Kur'an-ı Kerim ve Türkçe Meali Sayfa 217
71. (şimdi artik) onlara Nuh’un haberini oku. Hani bir zaman kavmine demişti ki: “Ey kavmim! Benim konumum/makamım ve Allah’ın ayetlerini hatırlatmam, size ağır geldiyse ben Allah’a tevekkül etmişim. Artık siz ortaklarınızla beraber toplanıp emrinizi/işinizi kararlaştırın da sonra kararınız üzerinize bir dert olmasın! Bundan sonra da kararınızı bana uygulayın! Bana hiçbir fırsat da vermeyin!
72. Eğer yüz çevirdiyseniz çevirin! Sizden hiçbir ücret istemedim/talep etmedim ki! Benim ücretim Allah’a aittir. Ve ben müslümanlardan olmakla emrolundum.”
73. Yine de onu yalanladılar. Biz de onu ve gemi içinde onunla birlikte bulunanları kurtardık.
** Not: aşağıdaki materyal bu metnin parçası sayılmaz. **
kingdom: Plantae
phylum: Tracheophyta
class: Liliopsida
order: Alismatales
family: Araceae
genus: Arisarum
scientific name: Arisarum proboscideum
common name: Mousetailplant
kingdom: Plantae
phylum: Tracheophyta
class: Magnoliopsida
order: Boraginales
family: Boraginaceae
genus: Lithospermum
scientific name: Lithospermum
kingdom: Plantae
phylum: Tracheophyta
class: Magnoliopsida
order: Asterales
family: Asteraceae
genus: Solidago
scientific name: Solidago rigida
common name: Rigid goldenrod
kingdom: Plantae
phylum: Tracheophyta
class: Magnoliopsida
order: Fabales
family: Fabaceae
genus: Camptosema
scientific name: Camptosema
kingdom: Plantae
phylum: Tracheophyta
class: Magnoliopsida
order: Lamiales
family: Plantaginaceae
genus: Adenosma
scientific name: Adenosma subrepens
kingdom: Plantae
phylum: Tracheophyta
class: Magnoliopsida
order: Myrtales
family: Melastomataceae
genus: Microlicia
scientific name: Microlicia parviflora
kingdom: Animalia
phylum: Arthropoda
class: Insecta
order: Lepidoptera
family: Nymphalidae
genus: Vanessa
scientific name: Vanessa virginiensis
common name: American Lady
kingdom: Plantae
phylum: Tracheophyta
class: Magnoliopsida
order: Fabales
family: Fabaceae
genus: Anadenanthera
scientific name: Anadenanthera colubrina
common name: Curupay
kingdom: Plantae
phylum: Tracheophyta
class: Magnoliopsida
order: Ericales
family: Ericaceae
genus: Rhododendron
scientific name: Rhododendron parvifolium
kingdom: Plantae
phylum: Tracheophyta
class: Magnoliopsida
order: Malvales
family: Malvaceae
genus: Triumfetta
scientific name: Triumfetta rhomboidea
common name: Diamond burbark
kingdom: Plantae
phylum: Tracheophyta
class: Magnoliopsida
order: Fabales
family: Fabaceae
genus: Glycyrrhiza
Onları halifeler/öncekilere varisler kıldık. Ayetlerimizi yalanlayan kimseleri de boğduk. Bak, uyarılanların sonu nasıl oldu?
74. Ve sonra onun ardından, kavimlerine bir çok elçiler gönderdik. Onlara apaçık belgeler/mucizeler getirdiler. Önceden yalanlamış oldukları şeye bir türlü inanmıyorlardı. Bu nedenle; haddi aşanlar duygusal zekâlarını/kalplerini işletmiyorlar.
75. Sonra onların ardından Musa’yı ve Harun’u; Firavun’a ve ileri gelen adamlarına, (Allah’ın var olduğunu kanıtlayan) mucizelerimizle gönderdik. Böbürlenip büyüklendiler. Onlar gerçekten suçlular topluluğu idiler.
76. Onlara katımızdan gerçek gelince: “Şüphesiz bu, apaçık bir sihirdir” dediler.
77. Musa dedi ki: “Size gerçek gelince böyle mi diyorsunuz? Bu bir sihir midir? Oysa sihirbazlar umduklarına eremezler.”
78. Dediler ki: “Atalarımızı bulduğumuz yoldan bizi çevirmek için mi bize geldin? Yeryüzünde büyüklük yalnız ikinizin olsun diye mi? Biz size inananlardan değiliz.”